How can a trolliing motor be too much power?

$300 is a smoking deal, have you bought it yet?


----------



## sum-kina (Oct 1, 2010)

its deff not to much.....as everybody on here has told me theres no such as to much!
i planned on doin the same trollin motor all jokes aside.... on a 1436 :mrgreen: 
the 24V will allow you to be on the water twice as long to and not over load a 12V motor if it happens to be a lil windy!!


----------



## rmzachar (Oct 1, 2010)

Haven't bought it yet, probably going to pick it up tomorrow though...thinking about buying that brand new 15hp Merc electric start that's up there too for only $1,700, but we'll see lol


----------



## Captain Ahab (Oct 2, 2010)

Hanr3 said:


> How can a trolliing motor be too much power?
> 
> $300 is a smoking deal, have you bought it yet?





=D> =D> =D> =D> =D>


----------



## redbug (Oct 10, 2010)

you can always run the motor at a slower speed in the case of a trolling motor there is never overkill


----------



## rmzachar (Oct 10, 2010)

Yeah, that's what I figured. I'm also looking into buying a bigger boat so I figured what the heck. Now to actually get some time to try it out before it gets too cold up here...


----------



## rmzachar (Oct 11, 2010)

Just bought an i-pilot for it now...that should be here soon. So in the end I got a 70lb bow mount trolling motor with i-pilot for just under $600. I think I did good on that... :LOL2:


----------



## robr3004 (Oct 11, 2010)

I'm running the 55 PowerDrive V2 on my 1436 and it zips me around the lake. Mines only 12 Volt, but I have 2 batteries and so far it's lasted me an entire weekend of fishing.
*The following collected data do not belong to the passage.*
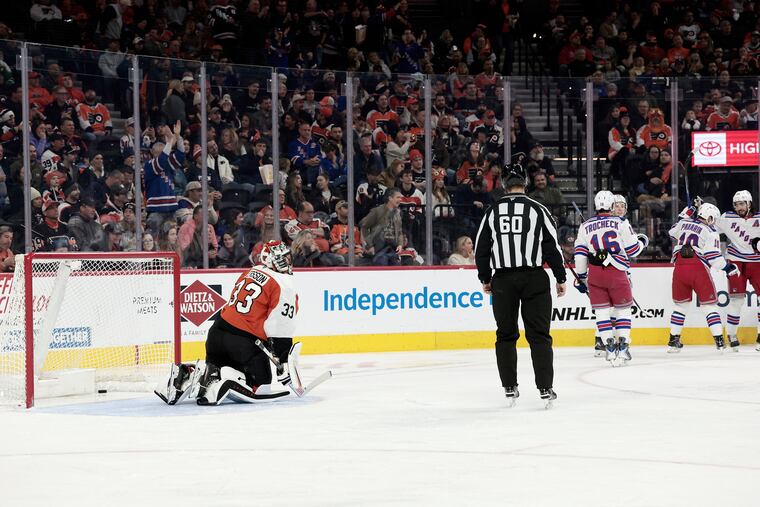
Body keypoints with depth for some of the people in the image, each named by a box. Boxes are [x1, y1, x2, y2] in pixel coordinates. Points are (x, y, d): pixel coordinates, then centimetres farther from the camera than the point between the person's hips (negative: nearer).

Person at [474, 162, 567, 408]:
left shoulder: (492, 211, 3)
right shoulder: (537, 209, -2)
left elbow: (481, 248, 6)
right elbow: (552, 246, -3)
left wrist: (485, 279, 18)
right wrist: (561, 278, 6)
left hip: (503, 279, 1)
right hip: (534, 277, -1)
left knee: (506, 335, 11)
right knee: (539, 335, 3)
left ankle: (510, 389, 11)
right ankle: (545, 389, -2)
The 70 will really move you.


----------



## Hanr3 (Oct 12, 2010)

Nice!


----------



## rmzachar (Oct 14, 2010)

Hooked up the i-pilot today...that thing is sweet!


----------



## Hanr3 (Oct 14, 2010)

ostpics: 

Just saying :mrgreen:


----------



## fender66 (Oct 29, 2010)

I want to find deals like that too. I'm jealous! :mrgreen: 

And happy for you too. =D> Nice find!....and it's NOT too much power.


----------